Background The safety and efficacy of bintrafusp alfa, a first-in-class bifunctional fusion protein composed of the extracellular domain of the TGF-βRII receptor (a TGF-β ‘trap’) fused to a human IgG1 mAb blocking PD-L1, have been demonstrated in patients with human papillomavirus (HPV)-related cancers in an open label, multicenter phase 1 trial (NCT02517398), and an open-label, single center phase 2 trial (NCT03427411). The current study aimed to investigate whether HPV-16-specific T cells are expanded with therapy and associate with the clinical response of patients in these trials. We also present pre-clinical evidence from a mouse model of HPV-associated cancer supporting the combination of bintrafusp alfa with an HPV-16 targeted therapeutic vaccine and an immunostimulatory cytokine.

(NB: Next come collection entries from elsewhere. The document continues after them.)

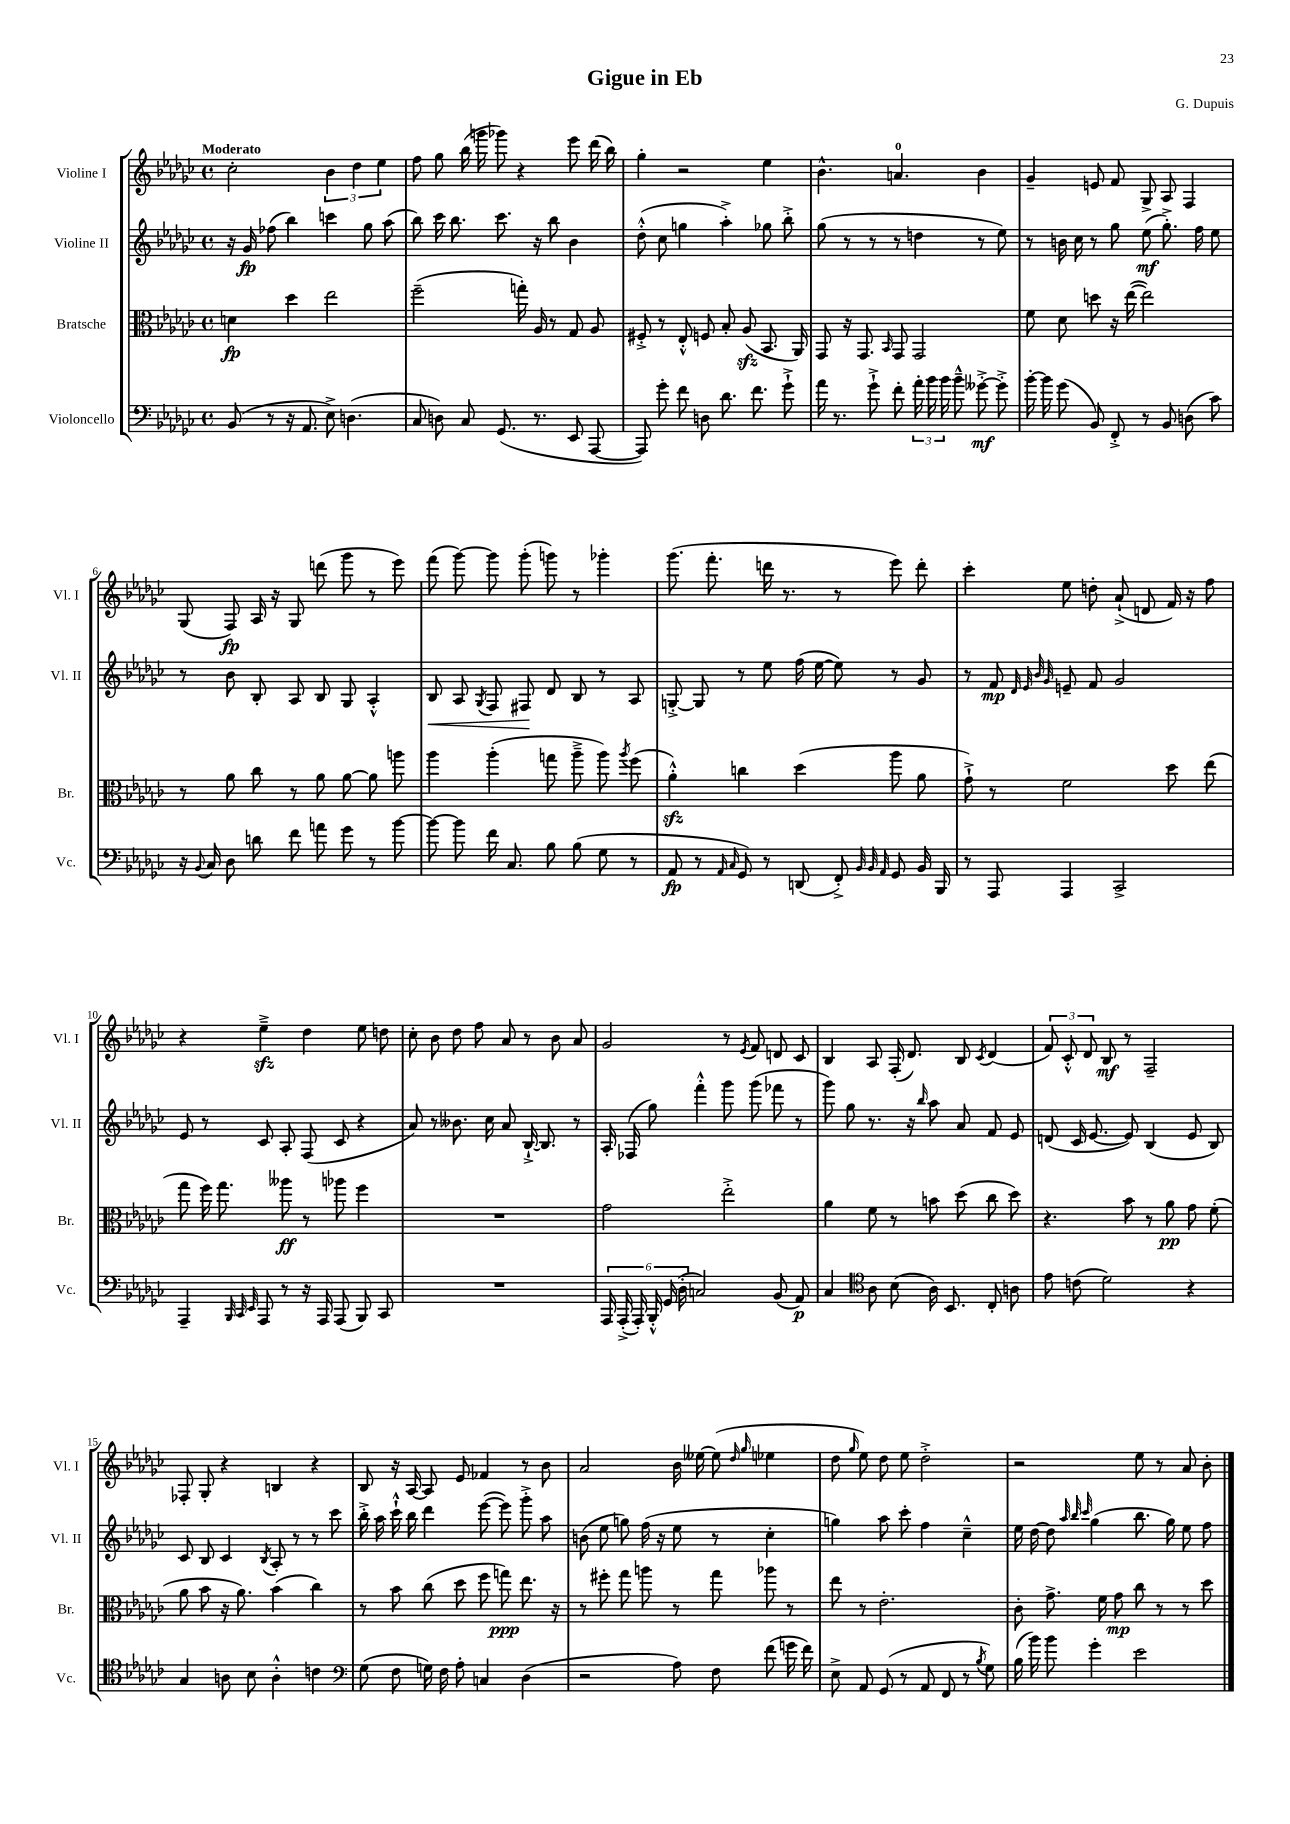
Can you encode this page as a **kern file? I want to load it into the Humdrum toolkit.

**kern	**kern	**kern	**kern
*staff4	*staff3	*staff2	*staff1
*clefF4	*clefC3	*clefG2	*clefG2
*k[b-e-a-d-g-c-]	*k[b-e-a-d-g-c-]	*k[b-e-a-d-g-c-]	*k[b-e-a-d-g-c-]
*M4/4	*M4/4	*M4/4	*M4/4
*met(c)	*met(c)	*met(c)	*met(c)
(8BB-	4d	16r	2cc-'
.	.	16g-	.
8r	.	(8ff-	.
16r	4dd-	4bb-)	.
8.AA-	.	.	.
8E-^)	2ee-	4ccc	6b-
(4.D	.	.	.
.	.	.	6dd-
.	.	8gg-	.
.	.	.	6ee-
.	.	(8aa-	.
=	=	=	=
8C-	(2ff~	8bb-)	8ff
8D)	.	16ccc-	8gg-
.	.	8.bb-	.
8C-	.	.	(16bb-
.	.	.	16ggg
(8.GG-	.	8.ccc-	8ggg-)
.	16gg')	.	4r
8.r	16A-	16r	.
.	8r	8bb-	.
8EE-	8G-	4b-	8eee-
[8AAA-	8A-	.	(16ddd-
.	.	.	16bb-)
=	=	=	=
8AAA-])	8F#'^	(8dd-'^^	4gg-'
8g-'	8r	8cc-	.
8f	8E-'^^	4gg	2r
8D	8F	.	.
8.d-	8B-'	4aa-'^)	.
.	(8A-	.	.
8.f	.	.	.
.	8.BB-	8gg-	4ee-
8g-`^	.	8bb-'^	.
.	16AA-)	.	.
=	=	=	=
16a-	8GG-	(8gg-	4.b-^^
8.r	.	.	.
.	16r	8r	.
.	8.GG-	.	.
8g-`^	.	8r	.
.	16qqBB-	.	.
8f'	8GG-	8r	4.a
24a-'	2GG-	4dd	.
24b-	.	.	.
24b-	.	.	.
8b-~^^	.	.	.
[8g--'^	.	8r	4b-
8g--'^]	.	8ee-)	.
=	=	=	=
[16b-'	8f	8r	4g-~
16b-]	.	.	.
(8g-	8d-	16b	.
.	.	16cc-	.
8BB-)	8dd	8r	8e
8FF'^	16r	8gg-	8f
.	([16ee-	.	.
8r	2ee-])	(8ee-	8G-^
8BB-	.	8.gg-'^)	8A-
(8D	.	.	4F
.	.	16ff	.
8c-)	.	8ee-	.
=	=	=	=
16r	8r	8r	(8G-
8qqBB-	.	.	.
16C-	.	.	.
8D-	8a-	8b-	8F)
8d	8cc-	8B-'	16A-
.	.	.	16r
8f	8r	8A-	8G-
8a	8a-	8B-	(8ddd
8g-	[8a-	8G-	8ggg-
8r	8a-]	4A-'^^	8r
[8b-	8aa	.	8eee-)
=	=	=	=
8b-_	4aa-	8B-	(8fff
8b-]	.	8A-	[8ggg-)
.	.	8qG-	.
16f	(4aa-'	8F	8ggg-]
8.C-	.	.	.
.	.	8F#	(8ggg-'
8B-	8gg	8d-	8ggg)
(8B-	8aa-~^	8B-	8r
8G-	8aa-)	8r	4ggg-'
.	8qaa-	.	.
8r	(8ff	8A-	.
=	=	=	=
8AA-	4a-'^^)	[8G'^	(8.ggg-
8r	.	8G]	.
.	.	.	8.fff'
16qqAA-	.	.	.
16qqC-	.	.	.
8GG-)	4cc	8r	.
8r	.	8ee-	16ddd
.	.	.	8.r
(8DD	(4dd-	(16ff	.
.	.	[16ee-	.
8FF'^)	.	8ee-])	8r
32qqBB-	.	.	.
32qqBB-	.	.	.
32qqAA-	.	.	.
8GG-	8aa-	8r	8eee-)
16BB-	8a-	8g-	8ddd'
16BBB-	.	.	.
=	=	=	=
8r	8g-`^)	8r	4ccc-'
8AAA-	8r	8f	.
.	.	32qqd-	.
.	.	32qqe-	.
.	.	32qqb-	.
.	.	32qqg-	.
4AAA-	2f	8e~	8ee-
.	.	8f	8dd'
2CC-^	.	2g-	(8a-`^
.	.	.	8d
.	8dd-	.	16f)
.	.	.	16r
.	(8ee-	.	8ff
=	=	=	=
4AAA-~	8gg-	8e-	4r
.	16ff)	8r	.
.	8.gg-	.	.
32qqBBB-	.	.	.
32qqCC-	.	.	.
32qqEE-	.	.	.
8AAA-	.	8c-	4ee-~^
8r	8aa--	8A-'	.
16r	8r	(8F	4dd-
16AAA-	.	.	.
(8AAA-	8aa-	8c-	.
8BBB-)	4ff	4r	8ee-
8CC-	.	.	8dd
=	=	=	=
1r	1r	8a-)	8cc-'
.	.	8r	8b-
.	.	8.b--	8dd-
.	.	.	8ff
.	.	16cc-	.
.	.	8a-	8a-
.	.	[16B-`^	8r
.	.	8.B-]	.
.	.	.	8b-
.	.	8r	8a-
=	=	=	=
24AAA-	2g-	16A-'	2g-
(24AAA-'^	.	.	.
.	.	(16F-	.
24AAA-')	.	.	.
24BBB-'^^	.	8gg-)	.
(24GG-	.	.	.
24D-'	.	.	.
2C)	.	4fff'^^	.
.	2ee-'^	8ggg-	8r
.	.	.	8qe-
.	.	(8ggg-	8f
(8BB-	.	8fff-	8d
8AA-)	.	8r	8c-
=	=	=	=
4C-	4a-	8ggg-)	4B-
.	.	8gg-	.
*clefC4	*	*	*
8A-	8f	8.r	8A-
(8B-	8r	.	(16F'
.	.	16r	8.d-)
.	.	16qqbb-	.
16A-)	8b	8aa-	.
8.BB-	.	.	.
.	(8dd-	8a-	8B-
.	.	.	8qc-
8C-'	8cc-	8f	(4d-
8A	8dd-)	8e-	.
=	=	=	=
8e-	4.r	(8d	12f)
.	.	.	12c-'^^
(8c	.	16c-	.
.	.	.	12d-
.	.	[8.e-	.
2d-)	.	.	8B-
.	8b-	8e-])	8r
.	8r	(4B-	2F~
.	8a-	.	.
4r	8g-	8e-	.
.	(8f'	8B-)	.
=	=	=	=
4G-	8a-	8c-	8F-'
.	8b-	8B-	8G-'
8A	16r	4c-	4r
.	8.a-)	.	.
8B-	.	.	.
.	.	8qB-	.
4A'^^	(4b-	8A-'	4B
.	.	8r	.
4c	4cc-)	8r	4r
.	.	8ccc-	.
=	=	=	=
*clefF4	*	*	*
(8G-	8r	16bb-'^	8B-
.	.	16aa-	.
8F	8b-	16ccc-`^^	16r
.	.	16bb-	[16A-
16G)	(8cc-	4ddd-	8A-]
16F	.	.	.
8A-'	8dd-	.	8e-
4C	8ff	([8eee-	4f-
.	8gg)	8eee-])	.
(4D-	8.ee-	8ggg-'^	8r
.	.	8aa-	8b-
.	16r	.	.
=	=	=	=
2r	8r	(8b	2a-
.	8ff#'	8ee-	.
.	8gg-	8gg)	.
.	8aa	(16ff	.
.	.	16r	.
8A-)	8r	8ee-	16b-
.	.	.	[16ee--
8F	8gg-	8r	(8ee--]
.	.	.	16qqdd-
.	.	.	16qqgg-
(8f	8aa-	4cc-'	4ee-
16g	8r	.	.
16f)	.	.	.
=	=	=	=
8E-^	8ee-	4gg)	8dd-
.	.	.	16qqgg-
8AA-	8r	.	8ee-)
(8GG-	2.e-'	8aa-	8dd-
8r	.	8ccc-'	8ee-
8AA-	.	4ff	2dd-'^
8FF	.	.	.
8r	.	4cc-~^^	.
8qB-	.	.	.
8G-)	.	.	.
=	=	=	=
(16B-	8c-'	16ee-	2r
16b-)	.	[16dd-	.
8b-	8.g-^	8dd-]	.
.	.	32qqaa-	.
.	.	32qqbb-	.
.	.	32qqccc-	.
4g-'	.	(4gg-	.
.	16f	.	.
.	8g-	.	.
2e-	8cc-	8.bb-	8ee-
.	8r	.	8r
.	.	16gg-)	.
.	8r	8ee-	8a-
.	8dd-	8ff	8b-'
==	==	==	==
*-	*-	*-	*-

Methods Peripheral blood mononuclear cells (PBMC) were obtained from 33 patients prior to and 2 weeks after 1 and/or 3 cycles of bintrafusp alfa and evaluated for HPV-16 specific CD4+ and CD8+ T cells. PBMCs were stimulated with 15-mer peptide pools of the HPV-16 E6 and E7 oncoproteins, and T cell responses were assessed for the production of cytokines (TNFa, IFNg, IL-2) and positivity for the degranulation marker CD107a. Multifunctional T cells, positive for >2 measures, were also enumerated. For pre-clinical studies, a syngeneic mouse model of TC-1 carcinoma was treated with bintrafusp alfa alone or in combination with a liposomal-based HPV-16 therapeutic vaccine (PDS 0101) and a tumor targeting immunocytokine (NHS-muIL12) and evaluated for anti-tumor activity and immune responses.
Results HPV-16 specific T cells were increased after 1 cycle of bintrafusp alfa in a greater proportion of responders (9/14) than non-responders (4/17) (p=0.03). In addition, the magnitude of HPV-16 specific T cells was greater after 1 (p=0.04) and 3 (p<0.0001) cycles of bintrafusp alfa in responders than non-responders. Multifunctional HPV-16-specific T cells were also increased to a greater extent in responders than non-responders. Preclinical studies demonstrated that the combination of bintrafusp alfa with an HPV-16-targeted therapeutic vaccine along with an immunocytokine resulted in maximal anti-tumor activity and T cell responses.
Conclusions An early increase in HPV-16 specific T cells (after a single administration of bintrafusp alfa, prior to restaging) was associated with clinical activity in patients with HPV-related cancers undergoing bintrafusp alfa therapy. This evidence, and the pre-clinical finding of enhanced antitumor activity observed when combining bintrafusp alfa with an HPV-16 targeted vaccine and an immunostimulatory cytokine have provided the rational for an ongoing study evaluating this combination in patients with advanced HPV-associated malignancies (NCT04287868).